These dedicated warriors certainly earn our admiration in the good/evil binary of the conflict, but complications help give the documentary shape, as in the attention given a crusty logger named Valdir, who agreed to be featured on camera. A logger for over 50 years since he was 8, he knows exactly what's wrong with his job, but is trapped in the maw of an industry as a means of survival for his family. Even a wealthy landowner can come off like a victim here, as is the case with Tadeu, a businessman who in the 1990s started an ecological sanctuary on his 28,000 hectares, and whose complaints to the Brazilian government about illegal encroachment on his land fall on deaf ears.

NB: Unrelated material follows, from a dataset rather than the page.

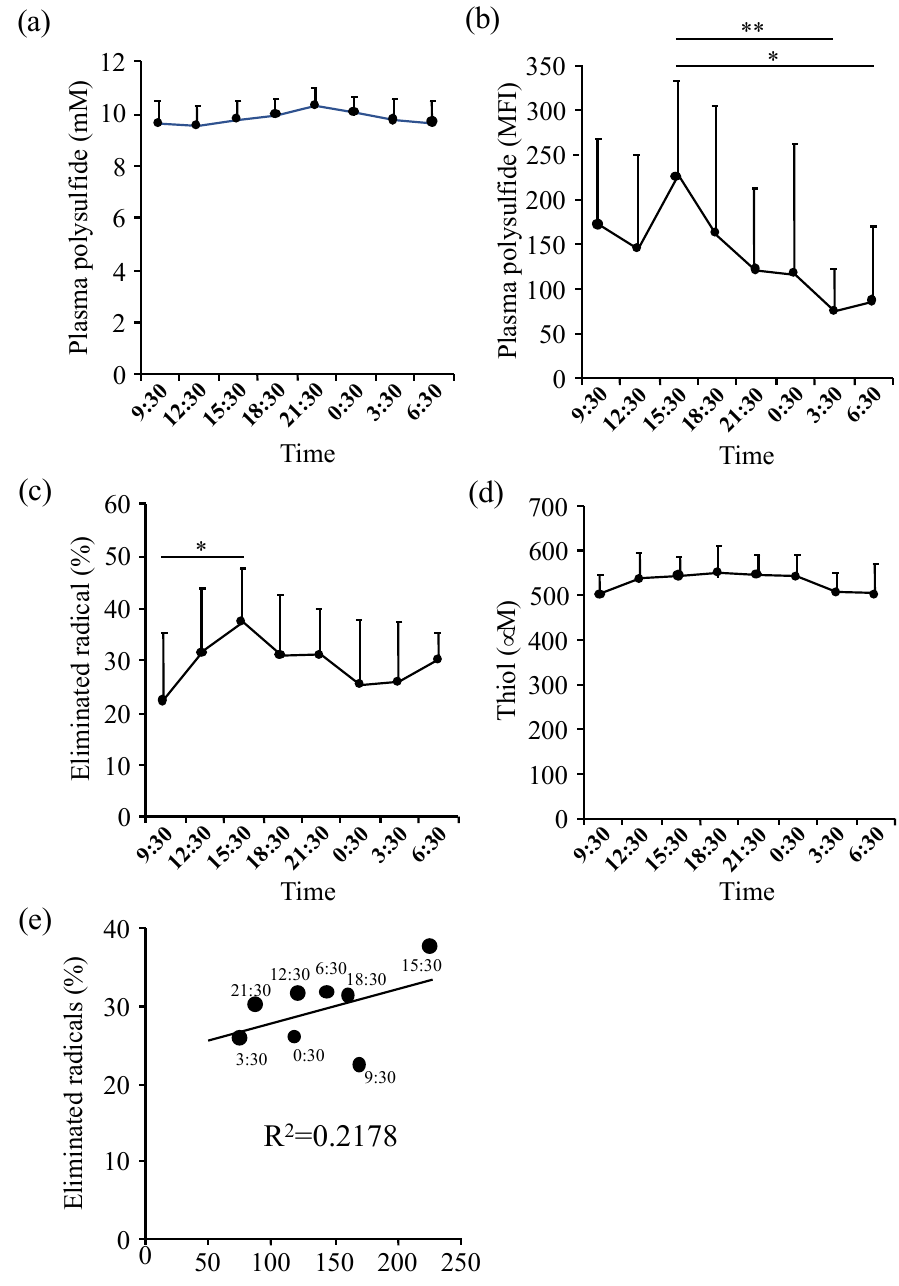
Figure 4. Circadian rhythms of plasma redox parameters. Diurnal variation of ( a ) plasma polysulfide measured by EMSP, ( b ) sulfane sulfur detected by SSP4, ( c ) AAPH radical elimination activity, and ( d ) thiol performed DTNB analysis was assessed. ( e ) Association between SSP4 and AAPH radical elimination activity by different time. Longitudinal axis shows the ratio of eliminated AAPH radical by plasma. Horizontal axis is the mean fluorescence intensity (MFI) of SSP4. Each point is the average score of the plasma samples collected from healthy subjects at the same time. * p < 0.05, ** p < 0.01 between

There's a comprehensiveness to how 'We Are Guardians' lays out a big, knotty problem of environment, politics, geography and business — internationalized yet hyper-local — while spotlighting the Indigenous push-back efforts. But the movie's verité style of thumbnail portraiture doesn't always dovetail neatly with the other elements: the unloading of facts, getting those drone shots in and projecting a thriller-like atmosphere. Coming on the heels of the aesthetically sharp and immersive 'The Territory' from a couple years ago (which covers some of the same ground), 'We Are Guardians' feels more like a highlighting of issues than a documentary journey that takes you somewhere.
But sometimes, it's whatever gets out the message, right? When it comes to climate change, our media diet is starved. So if you need that refresher course in the importance of saving the Amazon, 'We Are Guardians,' like a well-made pamphlet, does the job with plenty of efficiency and heat.